WHAT YOU ARE ASKED TO DO —
All of the entries are to be printed exactly as they appear.

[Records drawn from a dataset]
»»

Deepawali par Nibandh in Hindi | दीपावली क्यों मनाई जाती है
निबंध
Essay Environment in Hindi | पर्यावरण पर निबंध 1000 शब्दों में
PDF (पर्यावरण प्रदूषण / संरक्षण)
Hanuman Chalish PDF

««

SOLUTION BELOW —
Deepawali par Nibandh in Hindi | दीपावली क्यों मनाई जाती है
निबंध
Essay Environment in Hindi | पर्यावरण पर निबंध 1000 शब्दों में
PDF (पर्यावरण प्रदूषण / संरक्षण)
Hanuman Chalish PDF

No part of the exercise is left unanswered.